We were settled on the couch together, eating and engrossed as they reminded us of all the adventures of the “Air Jaws” guys…we had seen every show. How can you resist watching those guys with the seal dummy filming from every angle and answering all the different questions they had proposed over the years and I was reminded again of the question “How is it some seals escape from air jaws?” It was a short clip from that particular show but I remember watching that episode and being so intrigued by the question and sat riveted as they ran all of their experiments with that dummy seal, being reminded of that episode and its questions the pieces of my mental puzzle started forming a cohesive thought and I pondered it until some clarity came.

What the air jaws guys realized was that the GW always caught the young and infirmed seals, they had no experience, no knowledge to recognize the swelling water as the danger that it was. They did not understand that the pressure filled water surging toward them was in fact catastrophic calamity. But the older seals that had made the journey many times from the island to open water to hunt had learned that it wasn’t just a wave or movement from the ocean they felt rushing underneath them but it was in fact a warning signal…the only warning signal before the bite!

I began to recognize a pattern to the hopelessness; it was the swell before not the bite but the miraculous. The divine appointment with someone who needed me to intervene in prayer or speak words of truth over them, the never ending daily provision that defies explanation or good financial planning, the small intimate gifts from the Father that remind me He is near and has not forgotten.

Isn’t always darkest before the sun rises?
The swelling darkness is a distraction, a scary clatter to instill fear and doubt in the ONE that even the wind and waves obey.
“Be careful—watch out for attacks from Satan, your great enemy. He prowls around like a hungry, roaring lion, looking for some victim to tear apart.”
I Peter 5:8

Sounds like a shark doesn’t it? Except our enemy cannot bite, He cannot do eternal harm, he can only cause us fear and so he swims and he circles…swirling hopelessness or whatever else intimidates and terrifies.
And I am noticing that he gets especially active when God is about to reveal some piece in His divine agenda or His power is about to be unleashed for His Glory and our rescue.

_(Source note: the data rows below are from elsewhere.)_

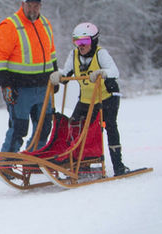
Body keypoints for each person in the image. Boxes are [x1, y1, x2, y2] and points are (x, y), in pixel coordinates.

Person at [50, 22, 129, 176]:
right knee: (74, 127)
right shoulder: (73, 55)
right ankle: (82, 165)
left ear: (93, 41)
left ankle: (118, 165)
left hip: (106, 97)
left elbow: (115, 71)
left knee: (110, 127)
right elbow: (66, 74)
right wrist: (58, 75)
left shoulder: (101, 54)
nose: (81, 45)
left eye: (84, 41)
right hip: (86, 100)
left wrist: (102, 72)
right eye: (77, 41)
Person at [0, 0, 58, 153]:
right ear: (23, 4)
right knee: (19, 128)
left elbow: (51, 53)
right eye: (30, 5)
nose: (33, 9)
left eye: (36, 5)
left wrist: (55, 75)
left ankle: (34, 158)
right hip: (20, 89)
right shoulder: (10, 26)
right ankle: (6, 161)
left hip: (43, 87)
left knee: (44, 126)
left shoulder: (45, 24)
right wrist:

The experienced seal then has a choice when he feels that great swelling surge of water that is caused by the speed and size of the GW and precedes those all encompassing jaws…he has a weapon…his only weapon…He must wait until the trajectory of the shark cannot be changed and at the very last moment jump and swim to safety. He must wait in the pathway of the shark to be saved, to move too soon gives the shark the chance to change course.
He has to wait until it seems it is too late and then once the shark breaks water at the top of the swell, the seal jumps out of the way and then swims leaping and stretching his body towards the shore.

Sounds a lot like:
“…So that when the day of evil comes, you may be able to stand your ground, and after you have done everything to stand…stand.” Ephesians 6:13

Maybe just a little something to ponder?

Kim and boys on beach
This is one of my favorite beach shots…The boys and I after hitting the waves!